--- Data ---
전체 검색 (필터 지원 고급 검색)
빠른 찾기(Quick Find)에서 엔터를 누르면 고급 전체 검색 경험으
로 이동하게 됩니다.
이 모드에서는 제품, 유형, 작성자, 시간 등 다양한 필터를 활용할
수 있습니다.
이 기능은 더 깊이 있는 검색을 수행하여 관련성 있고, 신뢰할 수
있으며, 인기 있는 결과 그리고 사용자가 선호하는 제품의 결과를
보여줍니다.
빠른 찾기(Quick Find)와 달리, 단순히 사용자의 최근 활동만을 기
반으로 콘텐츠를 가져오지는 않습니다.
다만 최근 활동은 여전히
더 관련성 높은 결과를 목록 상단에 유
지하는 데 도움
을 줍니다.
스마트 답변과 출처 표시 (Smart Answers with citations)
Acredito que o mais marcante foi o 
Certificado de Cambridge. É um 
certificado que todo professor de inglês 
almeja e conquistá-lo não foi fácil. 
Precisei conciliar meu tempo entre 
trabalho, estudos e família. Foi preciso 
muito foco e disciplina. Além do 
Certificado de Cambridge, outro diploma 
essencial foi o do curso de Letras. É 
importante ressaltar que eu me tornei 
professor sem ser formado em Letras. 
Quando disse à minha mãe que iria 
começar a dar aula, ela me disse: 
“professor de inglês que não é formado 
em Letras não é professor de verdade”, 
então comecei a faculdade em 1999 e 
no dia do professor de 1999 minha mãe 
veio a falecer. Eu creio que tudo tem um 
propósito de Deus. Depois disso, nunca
* * *
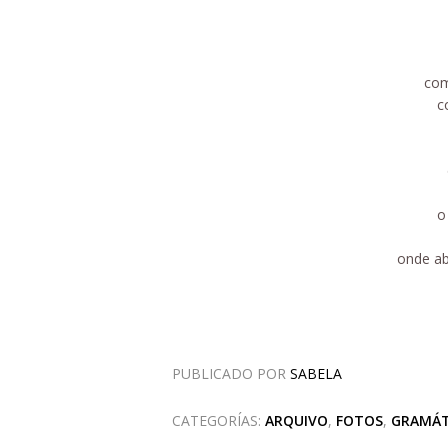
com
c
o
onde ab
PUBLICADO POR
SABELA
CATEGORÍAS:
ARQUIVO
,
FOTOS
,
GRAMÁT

--- Task to carry out ---
Take each line above that contains "disse" and copy it out.

--- Output of the task ---
Quando disse à minha mãe que iria 
começar a dar aula, ela me disse: 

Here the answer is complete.